The currency surged half a cent to trade at just over US$1.024 late on Thursday, after Bureau of Statistics data showed the unemployment rate had fallen to 5.5 per cent.
At these levels the dollar is back to the value it held just before the central bank's decision on Tuesday to cut official cash rates.
Economists said last month's bounce in the labour force data, which showed the economy had added 50,100 jobs as the participation rate lifted to 65.3 per cent, reduced the likelihood that the RBA would step in to cut rates again next month.
Significantly, it was weak March jobless figures that were a key factor behind the central bank's decision to take the cash rate down to its lowest level in half a century.

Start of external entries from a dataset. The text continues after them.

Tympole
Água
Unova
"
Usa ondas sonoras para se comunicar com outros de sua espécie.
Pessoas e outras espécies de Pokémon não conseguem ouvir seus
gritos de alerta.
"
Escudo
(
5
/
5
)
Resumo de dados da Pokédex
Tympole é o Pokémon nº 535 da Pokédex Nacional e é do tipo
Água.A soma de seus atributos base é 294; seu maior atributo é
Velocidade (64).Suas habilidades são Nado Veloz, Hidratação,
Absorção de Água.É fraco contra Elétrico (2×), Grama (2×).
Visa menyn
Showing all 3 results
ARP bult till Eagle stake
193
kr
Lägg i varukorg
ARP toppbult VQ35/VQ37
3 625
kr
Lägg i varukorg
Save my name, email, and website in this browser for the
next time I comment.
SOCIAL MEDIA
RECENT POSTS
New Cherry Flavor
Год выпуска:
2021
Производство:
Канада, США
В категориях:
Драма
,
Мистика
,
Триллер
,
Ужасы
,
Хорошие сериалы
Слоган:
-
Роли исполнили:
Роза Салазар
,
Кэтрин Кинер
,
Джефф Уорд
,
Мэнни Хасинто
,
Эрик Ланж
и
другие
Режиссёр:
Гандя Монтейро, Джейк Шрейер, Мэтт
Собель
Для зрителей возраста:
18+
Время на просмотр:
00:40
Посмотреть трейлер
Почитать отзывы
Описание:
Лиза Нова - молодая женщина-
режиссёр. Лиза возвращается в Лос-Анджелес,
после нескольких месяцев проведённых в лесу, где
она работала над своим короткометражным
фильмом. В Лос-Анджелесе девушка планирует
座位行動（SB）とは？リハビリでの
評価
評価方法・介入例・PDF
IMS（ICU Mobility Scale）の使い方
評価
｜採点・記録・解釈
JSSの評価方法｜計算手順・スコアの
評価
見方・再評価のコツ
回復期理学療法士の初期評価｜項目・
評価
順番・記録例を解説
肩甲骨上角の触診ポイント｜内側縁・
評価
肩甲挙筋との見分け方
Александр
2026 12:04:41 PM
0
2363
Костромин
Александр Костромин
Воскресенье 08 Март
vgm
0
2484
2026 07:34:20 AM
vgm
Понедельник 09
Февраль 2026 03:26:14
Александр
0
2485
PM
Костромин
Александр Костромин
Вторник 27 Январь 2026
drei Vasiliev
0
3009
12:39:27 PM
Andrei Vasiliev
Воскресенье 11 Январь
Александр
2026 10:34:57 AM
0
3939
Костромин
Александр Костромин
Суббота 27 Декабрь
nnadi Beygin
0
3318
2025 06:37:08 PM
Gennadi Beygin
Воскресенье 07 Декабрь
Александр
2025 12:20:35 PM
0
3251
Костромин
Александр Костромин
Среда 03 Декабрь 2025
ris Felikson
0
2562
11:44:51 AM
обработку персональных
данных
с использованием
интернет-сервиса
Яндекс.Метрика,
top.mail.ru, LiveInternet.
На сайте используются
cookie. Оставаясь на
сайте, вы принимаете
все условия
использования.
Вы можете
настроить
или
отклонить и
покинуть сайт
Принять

But the Reserve Bank's decision was also driven by an attempt to take the heat out of a currency that has remained mostly above parity against its US counterpart since early 2011, and which has put the squeeze on export industries.
Currency strategists said the rebounding Australian dollar reflected the extraordinary circumstances the global economy was facing at this time.
"[The RBA] are well aware that they have spent 18 months cutting rates by 200 basis points and the currency is actually stronger in trade-weighted terms than it was before they started," Westpac senior currency analyst Sean Callow said.
"They understand that these are extraordinary times as far as interest rates are concerned and you are not going to get the same response to lower rates that you have in previous eras."
There were 34,500 new full-time positions and the economy added 15,600 part-time jobs last month, Bureau of Statistics data shows. In NSW, the jobless rate fell to 5.3 per cent from 5.5 per cent.